If I can contribute to an open-source project, then so can you! After years of using open-source web site software, I have finally begun to contribute back to the open-source community, in this case Drupal. The Drupal community of (mostly) volunteer programmers contribute hundreds of modules that expand and improve the Drupal project as a whole. At first, I gave back by registering an account on Drupal.org and posting comments on other people’s module issues pages. Then, I began to create new issues when I needed support for a module or found a problem with a module. Finally, I am now contributing small module code of my own to one project, LDAP Integration.
LDAP Integration allows your LDAP users (MS Active Directory, in our case) to log into our Drupal site. A user attempts to log in, Drupal checks their credentials against Active Directory, and then Drupal creates an account for the user if one does not already exist. Two additional components automatically generate group memberships and populate profile fields with LDAP data.
I wanted an additional feature — to create Drupal accounts for all of the Active Directory accounts we have ahead of time, so that they could have content assigned to them before they had even created an account. Why would I want to do this? At our school, we are building a new web site and migrating content from the old site. As we build the site, we want to attribute authorship of each article to the correct person, even if he or she has not yet logged into the site for the first time. We also have a Contacts block on some pages, which should show the user information for the contact person even if they have not yet logged into the new site. Finally, we have additional group memberships beyond Active Directory (e.g., content manager) that we want to assign and test whether the user has logged in before or not. You may have other similar needs for your site.

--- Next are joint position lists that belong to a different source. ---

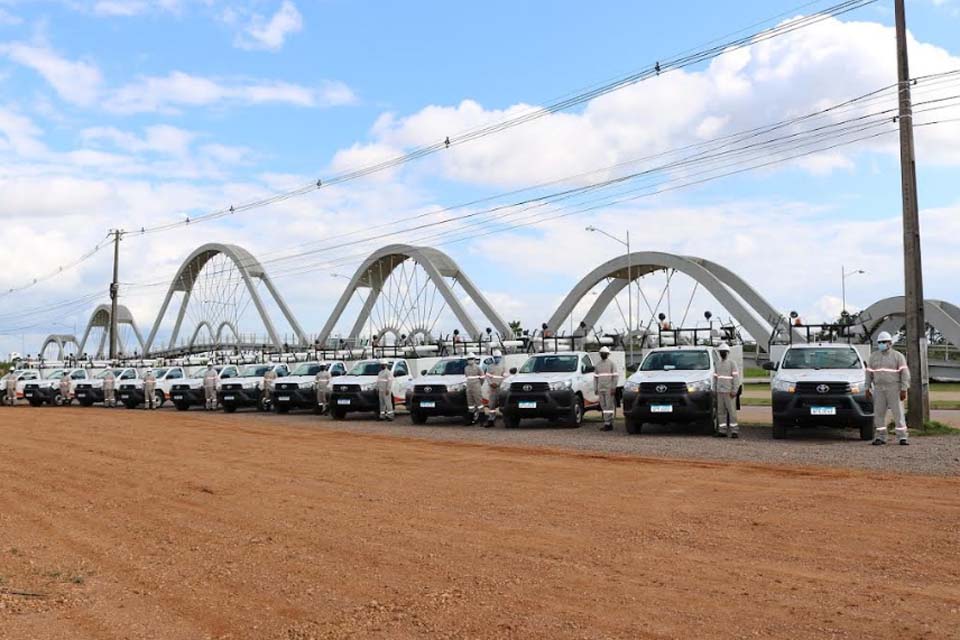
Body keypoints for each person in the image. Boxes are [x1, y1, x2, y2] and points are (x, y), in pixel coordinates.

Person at [865, 331, 911, 445]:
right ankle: (881, 436)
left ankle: (902, 437)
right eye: (880, 342)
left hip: (894, 387)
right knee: (879, 413)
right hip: (878, 388)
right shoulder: (873, 357)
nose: (882, 344)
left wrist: (904, 389)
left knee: (898, 413)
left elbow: (905, 374)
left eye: (884, 342)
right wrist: (867, 388)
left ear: (890, 343)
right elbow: (869, 373)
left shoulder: (898, 356)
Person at [714, 343, 740, 438]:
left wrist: (734, 390)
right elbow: (715, 378)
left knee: (732, 412)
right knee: (721, 412)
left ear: (728, 353)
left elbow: (736, 378)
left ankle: (734, 431)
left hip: (729, 392)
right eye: (721, 352)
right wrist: (715, 390)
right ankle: (722, 431)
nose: (722, 353)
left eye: (724, 352)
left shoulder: (732, 363)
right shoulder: (717, 364)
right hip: (720, 391)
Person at [593, 346, 619, 431]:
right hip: (601, 388)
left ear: (607, 354)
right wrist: (595, 388)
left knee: (609, 406)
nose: (603, 355)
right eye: (602, 353)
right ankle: (607, 422)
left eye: (605, 353)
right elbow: (595, 378)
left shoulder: (612, 364)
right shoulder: (598, 365)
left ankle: (608, 423)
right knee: (603, 406)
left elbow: (615, 377)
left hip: (609, 388)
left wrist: (613, 388)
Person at [483, 350, 507, 428]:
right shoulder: (490, 367)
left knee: (503, 403)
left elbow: (505, 378)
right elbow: (487, 377)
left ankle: (505, 420)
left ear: (501, 357)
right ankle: (491, 419)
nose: (497, 359)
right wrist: (491, 384)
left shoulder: (503, 367)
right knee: (492, 405)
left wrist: (499, 384)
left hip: (500, 388)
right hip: (492, 388)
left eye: (498, 357)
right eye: (496, 357)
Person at [463, 353, 484, 425]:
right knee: (470, 404)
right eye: (469, 359)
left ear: (474, 359)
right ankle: (470, 420)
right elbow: (466, 377)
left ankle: (482, 420)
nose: (470, 360)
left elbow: (482, 378)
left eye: (471, 359)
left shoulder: (478, 368)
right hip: (469, 387)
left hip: (476, 386)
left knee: (479, 403)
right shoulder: (466, 368)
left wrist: (479, 385)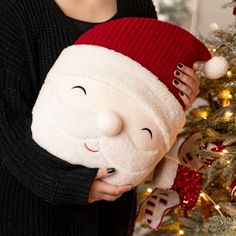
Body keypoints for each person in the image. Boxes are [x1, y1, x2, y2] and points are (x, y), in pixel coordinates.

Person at [0, 0, 200, 235]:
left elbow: (145, 100)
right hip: (31, 205)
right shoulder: (14, 10)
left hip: (111, 210)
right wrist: (66, 183)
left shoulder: (138, 6)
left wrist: (176, 97)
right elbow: (7, 121)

I learned how to create the .info file to define a new module, the .install file to create any database tables or store any Drupal variables when the module is activated. I learned to write a .module file that defines hook functions that fire when certain functions are called elsewhere in the site and also contains the rest of the programming logic for my module. At times, I borrowed code or called functions from ldapauth.module. Elsewhere, I wrote my own code. Learning the Drupal API has been tremendous. The functions of the core code and modules are well-documented, so that one may use them in one’s own modules. This makes writing a custom module both fast, Drupal standards-compliant, and adaptable to future changes in code.
Contributing code to the community has caused additional benefits. Other, more experienced, eyes have reviewed my code and suggested important changes. Others have weighed in on the strategy and design of the module. Unfortunately, “other” has been largely one enthusiastic Drupal user. Although his feedback has been excellent, I do wish that more individuals tried the module. Right now, we are stuck because the module is not running correctly for this one tester, who has an OpenLDAP directory. I only have Active Directory, so I cannot test or confirm his issue.
I now have a module that is working for our new site, that others have reviewed and improved. If we can gain another tester to solve the OpenLDAP issue, then I may also have made a useful contribution to other people’s sites. This contribution is permanently archived for others to find when they discover a similar need to ours. The conversation continues on the LDAPsync component page.
This success encourages me to write more custom modules for our site, as needed. For example, I have written my own mini-version of node_autotitle to create custom titles for athletics event nodes. I have written a custom Contacts block to automatically display the users associated with particular types of content, based on specific criteria. I have ported existing PHP code from custom work of years past to embed faculty/staff, student, and alumni directories into the site and make them available only to certain users based on the Drupal permissions system.
Though operating within the Drupal framework creates more work sometimes, it is extremely powerful and beats coding from scratch by a long way.